La notion d’opérations d’aménagement

Il faut souligner que le premier alinéa de l’article L. 300-4 du code de l’urbanisme ne vise que les opérations d’aménagement prévues par son livre III. À s’en tenir à ces seuls mots, les opérations d’aménagement visées seraient : les zones d’aménagement concerté, les restaurations immobilières, les secteurs sauvegardés et les lotissements. Mais il serait également possible d’y ajouter les opérations d’aménagement mentionnées à l’article L. 300-2, I, c) dont la liste est fournie par décret repris à l’article R. 300-1. Cet article L. 300-2, I, c) soumet à concertation, les opérations dont l’importance ou la nature modifie de façon substantielle le cadre de vie ou l’activité économique de la commune : et l’article R. 300-1 précise ce qu’il faut entendre par de telles opérations puisqu’il en dresse une liste qu’il faut bien considérer comme exhaustive. Il s’agit ainsi des opérations qui portent sur la voirie, les équipements portuaires, les gares, les voies d’eau dont les travaux excédent 12 M.F. ou bien encore de la construction de plus de 5.000 m2 de SHON dans les communes non dotées d’un POS… Ce raisonnement conduit à définir la notion d’opération d’aménagement par référence à la procédure de concertation.

DONNÉES FOURNIES =
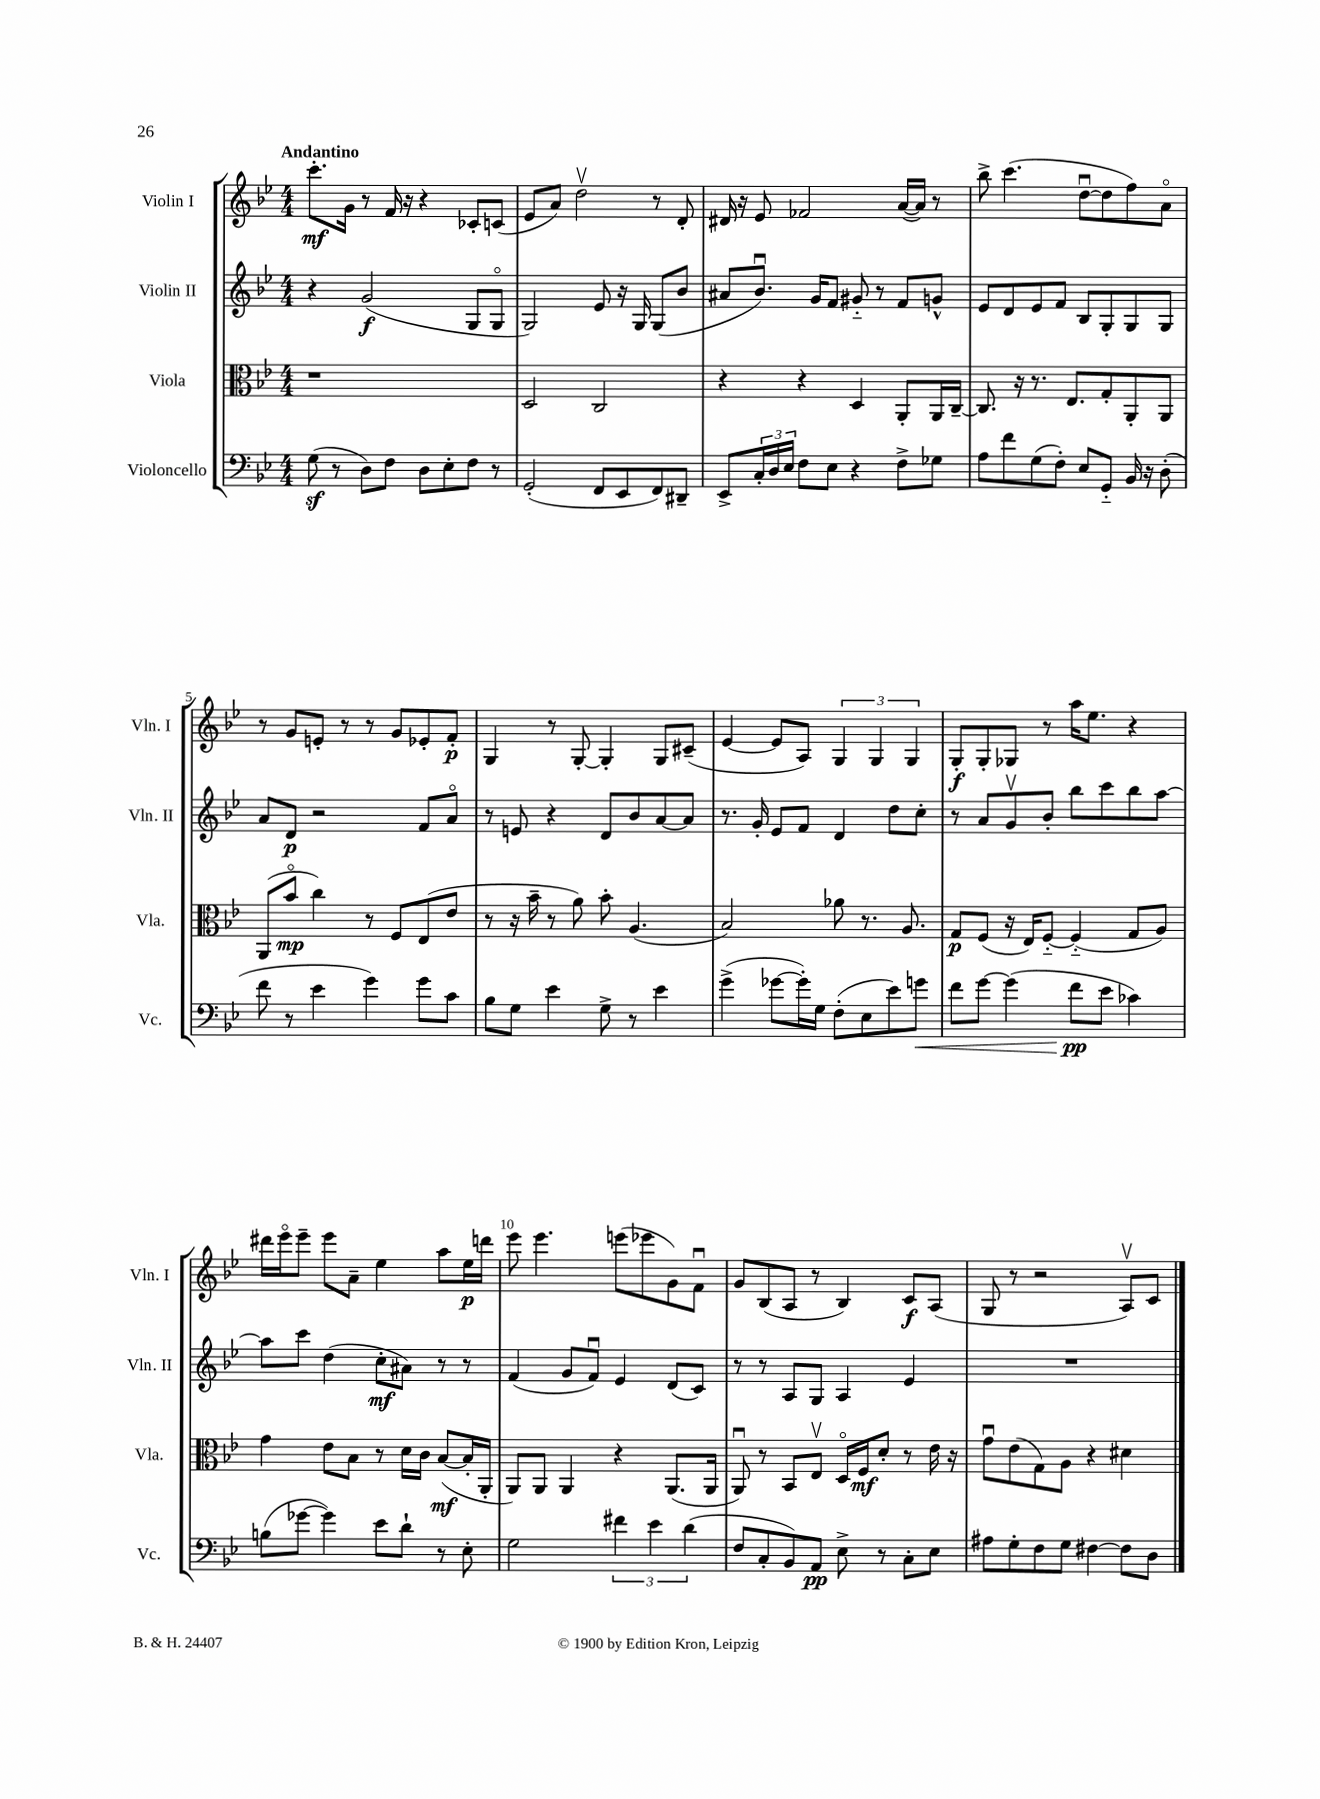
<<
\new StaffGroup <<
\new Staff = "s0" \with { instrumentName = "Violin I" shortInstrumentName = "Vln. I" } {
    \clef treble \key bes \major \numericTimeSignature \time 4/4 \tempo "Andantino"
    c'''8.-.\mf g'16 r8 f'16 r16 r4 ces'8-. c'8( |
    ees'8 a'8) d''2\upbow r8 d'8-. |
    dis'16 r16 ees'8 fes'2 a'16~( a'16) r8 |
    bes''8-> c'''4.( d''8~\downbow d''8 f''8) a'8\flageolet |
    r8 g'8 e'8-. r8 r8 g'8 ees'8-. f'8-.\p |
    g4 r8 g8~-. g4-. g8 cis'8--( |
    ees'4~ ees'8 a8) \tuplet 3/2 { g4 g4 g4 } |
    g8-.\f g8-. ges8 r8 a''16 ees''8. r4 |
    dis'''16 ees'''16\flageolet ees'''8-- ees'''8 a'8-- ees''4 a''8 ees''16\p d'''16 |
    ees'''8 ees'''4. e'''8( ees'''8 g'8) f'8\downbow |
    g'8 bes8( a8 r8 bes4) c'8\f a8( |
    g8 r8 r2 a8\upbow) c'8 \bar "|." |
}
\new Staff = "s1" \with { instrumentName = "Violin II" shortInstrumentName = "Vln. II" } {
    \clef treble \key bes \major \numericTimeSignature \time 4/4
    r4 g'2\f( g8 g8\flageolet |
    g2) ees'8 r16 g16 g8( bes'8 |
    ais'8 bes'8.\downbow) g'16 f'8 gis'8-_ r8 f'8 g'8-^ |
    ees'8 d'8 ees'8 f'8 bes8 g8-. g8 g8 |
    a'8 d'8\p r2 f'8 a'8\flageolet |
    r8 e'8 r4 d'8 bes'8 a'8~ a'8 |
    r8. g'16-. ees'8 f'8 d'4 d''8 c''8-. |
    r8 a'8 g'8\upbow bes'8-. bes''8 c'''8 bes''8 a''8~ |
    a''8 c'''8 d''4( c''8-.\mf ais'8) r8 r8 |
    f'4( g'8 f'8\downbow) ees'4 d'8( c'8) |
    r8 r8 a8 g8 a4 ees'4 |
    R1 \bar "|." |
}
\new Staff = "s2" \with { instrumentName = "Viola" shortInstrumentName = "Vla." } {
    \clef alto \key bes \major \numericTimeSignature \time 4/4
    r1 |
    d2 c2 |
    r4 r4 d4 a,8-. a,16 c16~-- |
    c8. r16 r8. ees8. g8-. a,8-. a,8 |
    a,8( bes'8\flageolet\mp c''4) r8 f8 ees8( ees'8 |
    r8 r16 bes'16-- r8 a'8) bes'8-. a4.( |
    bes2) aes'8 r8. a8. |
    g8\p f8( r16 ees16) f8~-_ f4-_( g8 a8) |
    g'4 ees'8 bes8 r8 d'16 c'16 bes8~\mf( bes16-. a,16-. |
    a,8) a,8 a,4 r4 a,8.( a,16 |
    a,8\downbow) r8 bes,8 ees8\upbow d16\flageolet f16\mf d'8-. r8 ees'16 r16 |
    g'8\downbow ees'8( g8) a8 r4 dis'4 \bar "|." |
}
\new Staff = "s3" \with { instrumentName = "Violoncello" shortInstrumentName = "Vc." } {
    \clef bass \key bes \major \numericTimeSignature \time 4/4
    g8\sf( r8 d8) f8 d8 ees8-. f8 r8 |
    g,2-.( f,8 ees,8 f,8) dis,8-- |
    ees,8-> \tuplet 3/2 { c16-. d16 ees16 } f8 ees8 r4 f8-> ges8 |
    a8 f'8 g8( f8-.) ees8 g,8-_ bes,16 r16 d8-.( |
    f'8 r8 ees'4 g'4) g'8 c'8 |
    bes8 g8 ees'4 g8-> r8 ees'4 |
    g'4->( ges'8~ ges'16-.) g16 f8-.( ees8 ees'8) g'8\< |
    f'8 g'8~ g'4( f'8\pp\! ees'8 ces'4) |
    b8( ges'8~ ges'4) ees'8 d'8-! r8 ees8-. |
    g2 \tuplet 3/2 { fis'4 ees'4 d'4( } |
    f8 c8-. bes,8) a,8\pp ees8-> r8 c8-. ees8 |
    ais8 g8-. f8 g8 fis4~ fis8 d8 \bar "|." |
}
>>
>>
\layout { \context { \Score \override BarNumber.break-visibility = ##(#f #t #t) barNumberVisibility = #(every-nth-bar-number-visible 5) } }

CONSIGNE =
D'après le texte sur les opérations d'aménagement, quelle surface de SHON doit dépasser une construction dans une commune non dotée d'un POS pour figurer dans la liste de l'article R. 300-1 ? Répondez en une phrase, s'il vous plaît.

RÉPONSE ATTENDUE =
La construction doit dépasser 5.000 m2 de SHON.